I have had a Tracker Maxima and still have (but never use anymore) an Innoteck. I has alot of trouble locating dogs with either. Even if I could get an approxamate direction, I still could not find a dog that was moving. I left a dog overnight once using the Tracker. If you can figure out how to use it properly it might not be a bad purchase. It's small size is what lead me to that purchase.
Prior to that I was using the Innoteck. I personally found that to be a little easier to locate a dog but still I only had a general direction and no idea how far away the dog was. Anywhere near powerlines it would lie and signal the dog was everywhere within a 360 degree radius. Because of it's size I mostly stayed in the truck. If I felt the dog was lost I'd go back to the truck and start looking.
I have the garmin astro now and would not even consider going back to the telemetry systems. Though it does have a few gliches from time to time I still find it way more reliable and accurate than the other two systems I was using. 
Dislikes about the Astro are:
The DC20 collars are junk compared to the new DC30 collar. I bought mine with the 20's and then bought a couple 30's
The DC20 is a box that will fit most any collar and is connected with a backing plate. I strongly advise anyone do not but the DC20 even if it has the antannea conversion.
The DC30 is a much better collar, but it permanetly attached to the GPS and VHF reciever on it. You can trim the excess off but if the collar gets chewed up you could be in trouble as it has a wire running through some or the collar.
I have lost a signal for a short period of time even with the DC30 but it is not often and doesn't stay lost long. Some people are unsatisfies with the battewry life on the collar. At worst it is 17 hours per charge. You need to make sure you charge it. If you do your part there is no reason why most us us would loose a dog. I sometimes only get a mile or slightly more range with mine. No my dogs don't go that far but I have tested it. If the dog did go out of it's range you can go to the truck drive to the next road close to where you lost the dog signal and you will pick it back up.
What I Like about the system is you can carry it with you. The Astro works just as ant other hand held would. Mark locations, bread crumb trail, even moon phases. Plus it records data from the collar. Avarage speed of the dog. Current speed. Distance. And much more. It will fit most any dog. I have a small beagle. Around 12 inches and 23 pounds and it fits her fine.
It might not be the rite system for everyone but most anyone hunting squirrel, ****, rabbit, birds, Even some coyote hunters are using them.
I hope you don't mind reading the long post but I thought I'd try and tell you what I know of my experience.
Good luck choosing.

Ed


----------



## LarryA (Jun 16, 2004)

Fisrt of all, I don't have a Garmin. I have TRX-3 Wildlife system. The thing I wanted to mention is no one has said anything about the download maps.

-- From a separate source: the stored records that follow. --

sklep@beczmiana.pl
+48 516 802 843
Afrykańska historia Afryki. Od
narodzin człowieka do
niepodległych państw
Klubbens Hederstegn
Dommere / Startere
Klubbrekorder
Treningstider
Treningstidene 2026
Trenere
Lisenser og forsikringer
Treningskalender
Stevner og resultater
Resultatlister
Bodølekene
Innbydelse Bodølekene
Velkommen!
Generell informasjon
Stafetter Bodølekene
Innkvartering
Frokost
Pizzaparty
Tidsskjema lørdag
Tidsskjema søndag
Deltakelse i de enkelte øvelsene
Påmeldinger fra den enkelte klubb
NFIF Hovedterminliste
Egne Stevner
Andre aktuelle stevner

A Garmin can show you where your dog has went and where it is at in relation to woods, creeks, and roads. Most **** hunters who have purchased the latest models say they would never go back to a regular tracking system.

I will keep my system until it dies, but I am keeping an eye on the Garmins.


----------



## overunder (Mar 9, 2009)

Good infor on the 20 vs. the 30. Every post I read really points me to the Garmin. Thanks for all the info.


----------



## bjw (Dec 20, 2007)

I had a F&L MN-10. I'm getting a Garmin. My old tracker worked good and saved me a couple of times. I always knew the general direction my dogs were but with a Garmin you can tell what direction and distance (within a few yards). My friend has one and he can watch it to see if his dogs start to come in when he calls them. With my F&L it was kind of a pain to carry it around all day and have to fold out the antenna eveytime I wanted to use it. The garmin fits right in your pocket. The nice thing about the beep-beep systems is tha you can find used ones real cheap right now because alot of guys are switching over to Garmins.


----------



## cat-hunter (Mar 31, 2009)

I personally have the a garmin and it's like night and day to to the old style trackers. You can hunt up to a dozen hounds on one unit. tells were your dog is and what he's doin all the time even when you can't hear them.I like it mainley because if your dog is heading torwad a road or a hwy you can beat him there before he gets hit.The signal is pretty decent on the collors i had them as far out as 6 miles and never went out once. The only time they Go out of signal is if they are in a vehicle or big hills or mountains. The garmin is definatley the way to go, but i hear there is a new gps one yet still in the works.


----------



## eino (Jun 19, 2003)

Tracker is developing one. Hard to make a fair assesment when I know almost nothing of it but I did see where they were going to make it so your cell phone is the hand reciever. I'm not sure I'd like that as you would need to hunt where you can get a cell signal. I pretty sure that there was something about a monthly fee. Don't take my word for it though.
I do think that with the experience Tracker has they are capable of a superior product but from what I seen I didn't like it.

Ed


----------



## eino (Jun 19, 2003)

Well that was easy enough to find.
http://www.trackerradio.com/news/080215-GPS-dog-tracking.asp


----------



## slicktree (May 12, 2008)

I have had a Garmin for over a year. I will never use the beep beep again. even if you lose signal you can walk or drive to where you had a signal last and pick them back up. use it with the truck antenna and it gets even more range. if you arent sure what side of the river your dog is on, look at the map. save them from roads. the best investment i ever made. worked good in the hills of kentucky works good down in the flat landers areas and it works good in northern michigan. Dont buy it from ebay, go to f&t furharvestors web site


----------



## overunder (Mar 9, 2009)

Really unbelievable how much I've learned from this post. Thanks to everyone that responded. I will keep the questions coming since my pup will be here soon. Some very knowledgeable sportsman on this site. I'm sure I will get great advice on training the pup, too.


----------